Last month, just such a virus struck. A Trojan, it was buried in pirated copies of a game called Mosquitoes, roaming file-sharing and software download sites. Once the pirated copy of the game is installed, a Trojan sends unauthorised text messages on premium rate numbers. The victims racked up huge phone bills without knowing it.

The game works only on mobile phones that run the Symbian OS series 60 such as the Nokia NGage QD.

Symbian, however, said the software did not seem to have been created with malicious intent. Rather, the feature was incorporated in early versions of the game by the legitimate manufacturer, Ojom, as an experimental licensing and copy protection mechanism.
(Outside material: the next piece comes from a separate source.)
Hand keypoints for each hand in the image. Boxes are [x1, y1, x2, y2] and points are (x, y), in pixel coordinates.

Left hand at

The Mosquito Trojan was a clear indication that users need to be aware of the risks of downloading and installing illegal or pirated software, Symbian said.
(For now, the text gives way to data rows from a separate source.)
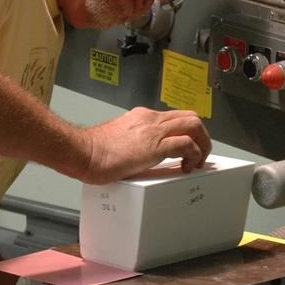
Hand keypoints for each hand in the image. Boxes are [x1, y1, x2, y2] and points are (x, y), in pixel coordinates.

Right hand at [76, 107, 210, 183]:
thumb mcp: (119, 138)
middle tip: (199, 154)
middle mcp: (151, 119)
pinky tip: (187, 167)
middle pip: (190, 118)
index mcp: (142, 117)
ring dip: (202, 144)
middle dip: (201, 136)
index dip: (188, 132)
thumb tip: (138, 152)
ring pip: (194, 126)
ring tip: (197, 161)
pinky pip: (186, 145)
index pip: (175, 117)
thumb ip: (132, 140)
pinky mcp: (154, 146)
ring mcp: (154, 131)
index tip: (189, 148)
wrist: (82, 151)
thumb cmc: (93, 150)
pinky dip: (194, 155)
McAfee Sydney-based analyst Allan Bell said there were more attacks in the first quarter of this year alone than in all of last year - the largest attack year in history.

'We are seeing the hacker move from just PC to everything that's tied to the internet and IT. PDAs, internet phones and 3G phones are prime targets,' he said.
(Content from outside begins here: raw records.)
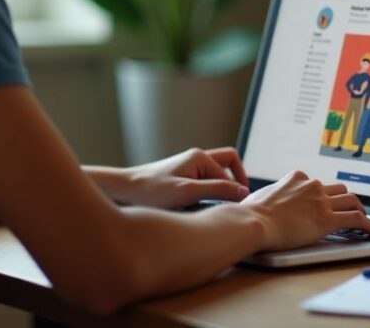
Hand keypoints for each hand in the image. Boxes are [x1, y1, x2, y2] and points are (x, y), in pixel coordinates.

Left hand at [120, 147, 249, 208]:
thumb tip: (244, 192)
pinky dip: (207, 195)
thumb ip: (217, 191)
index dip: (236, 192)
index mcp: (200, 157)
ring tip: (214, 210)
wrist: (125, 191)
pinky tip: (199, 210)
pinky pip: (204, 183)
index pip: (231, 173)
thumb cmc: (151, 191)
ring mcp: (189, 167)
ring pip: (216, 176)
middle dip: (232, 185)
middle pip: (228, 166)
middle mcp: (196, 158)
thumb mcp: (188, 193)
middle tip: (233, 205)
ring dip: (218, 191)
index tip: (237, 212)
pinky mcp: (183, 177)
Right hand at [241, 171, 369, 250]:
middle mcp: (312, 186)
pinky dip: (369, 224)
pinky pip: (356, 219)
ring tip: (365, 218)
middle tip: (351, 208)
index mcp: (296, 178)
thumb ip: (267, 196)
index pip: (317, 183)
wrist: (255, 222)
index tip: (326, 202)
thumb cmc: (250, 213)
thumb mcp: (258, 197)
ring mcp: (321, 202)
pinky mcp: (328, 219)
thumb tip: (258, 201)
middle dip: (345, 199)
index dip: (324, 194)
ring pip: (352, 200)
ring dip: (361, 209)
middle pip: (338, 189)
This comes mere months after the Cabir warning - the first network worm capable of spreading via Bluetooth to mobile phones running the Symbian OS.

Mr Bell said the two recent episodes of Cabir and Mosquito Trojan underscored how virus writers were now focusing on smartphones, mobile phones that are always connected to the internet and have PDA-like processing power.

The two major makers of smartphone operating systems are Symbian and Microsoft. A wide range of phones from a number of manufacturers use the Symbian OS, including Nokia and Sony-Ericsson, and it is installed in more than 70 per cent of all internet-capable phones.

Mr Bell said particularly at risk were mobile devices which ran Microsoft software that synchronised with the Windows operating system, which runs more than 97 per cent of the world's desktop computers. Microsoft's Windows Mobile 2003 operating system is used on O2's XDA series and certain Motorola phones.

In mid-July, a virus that infects Windows CE was developed - the first such bug discovered for the handheld operating system, according to Romania-based security firm BitDefender.

The concept virus for Microsoft's operating system for smartphones was believed to have been developed by the 29A VX group that created the Cabir worm program for the Symbian operating system.

These first worms were more annoying than damaging, said Mr Bell, but this was going to change soon.

While there is definitely a self-serving reason for security firms' to sound the alarm in the early days of mobile phone viruses, it is nevertheless a threat that mobile device users cannot ignore.

'I'll say without exaggeration that my life revolves around my BlackBerry,' said a bank public relations manager. 'Most of the critical data is backed up on a server but the possibility of a virus rendering my BlackBerry useless for even a couple of hours, is enough to justify spending that $260 on an anti-virus software.'

McAfee is betting its future on mobile phone virus protection. It believes mobile phones will become the most prevalent way virus writers will launch attacks on the digital world.

To this end, McAfee claims it will be the first to introduce virus protection for 3G phones. The product will be launched next month.